Owners of poultry farms also use electricity to make chicken feed. These
businesses not only provide employment, but also a good income for some
families. Participants all agreed that poultry farming would be almost impossible
without electricity. Also, furniture factories, saw mills, and beer breweries in Siraha
District use electricity.
4.
Electricity Consumption
5.
Except for factories and poultry farms, electricity consumption for domestic customers is
low. Most households consume 20 to 50 units of electricity per month. Few households use
florescence lights, because the installation cost is high. Normally. 15- to 40-watts bulbs are used
at home. From two to six bulbs are generally used in a household, depending on its income.
Normally, electricity is used for 3 to 4 hours a day. In some areas of Chitwan and Ruapndehi,
households also use electricity for about 1 hour in the mornings. Electricity consumption is
higher in all sample VDCs during the summer because of the use of electric fans.
5.
Main Beneficiaries
6.
Women have largely benefited from electricity use because (i) electricity makes cooking
easier after dark, (ii) electric lights make it easier to go to the bathroom during the night, (iii) rice
and oil mills are closer to homes, so that women can sleep later in the morning, and (iv) more
women can watch television, either at home or in a neighbor’s home. Students have also
benefited from electricity, mainly because they can study longer.
6.
Major Complaints
7.
All participants considered the electricity tariff high. In all sample VDCs, few consumers
want to consume more than the minimum of 20 units so that the lifeline tariff of Nrs4/kWh can
be applied.
8.
In all sample VDCs, only a few households (30–40%) produce enough food for a year.

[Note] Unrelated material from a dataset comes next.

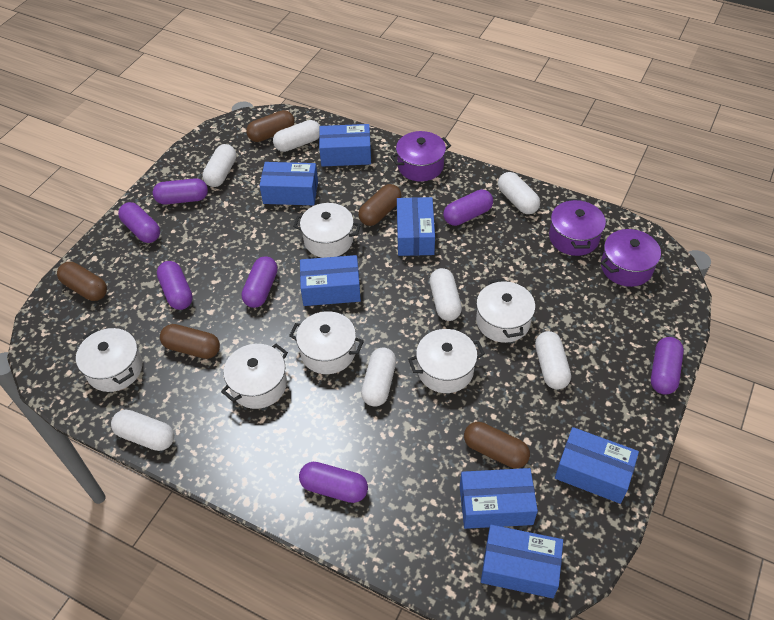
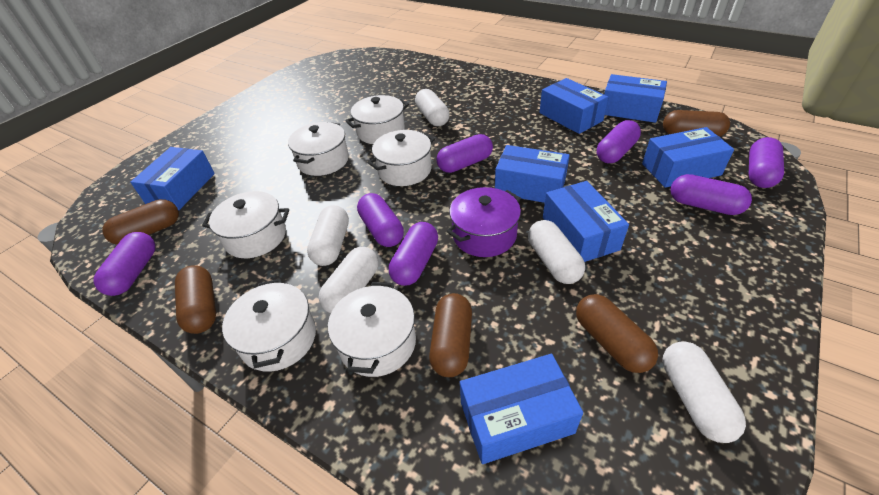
purple pot: 3 -> 1
white capsule: 7 -> 5

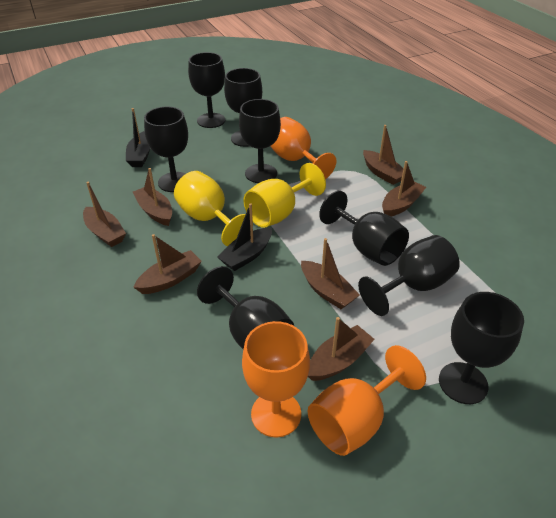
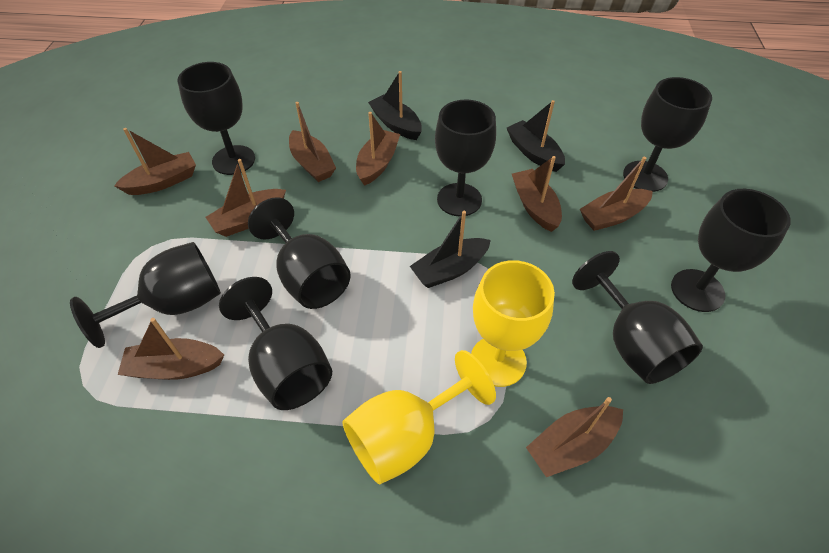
black boat: 2 -> 3
brown boat: 7 -> 8
orange goblet: 3 -> 0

The others must rely on other activities. Many poor people, although willing to use electricity,
could not afford it because of high initial cost for connection. The installation cost is from
NRs2,000 to NRs3,000, depending on the distance to the connection point. Many rural people
feel that meter boxes should be made available free of charge, so they can afford electricity use
in their homes at the lifeline tariff.
30
Appendix 4
9.
Paying electricity bills has recently become a serious problem for rural people. Because
of the Maoist insurgency, bill payment centers have been moved to either the district
headquarters or large towns. Rural customer must visit such centers to pay monthly bills. In
some areas, customers must pay more than NRs50 for bus fare, plus spend an entire day to
pay a monthly bill of about NRs80.
Management Response on the Project Performance Audit Report (PPAR)
on the Seventh Power Project in Nepal (Loan 1011-NEP[SF])
On 23 July 2004, the Director General, Operations Evaluation Department, received the
following response from the Managing Director General on behalf of Management:
“Management takes note of the lessons identified in the PPAR and will take them into
account for the design of similar future ADB projects.”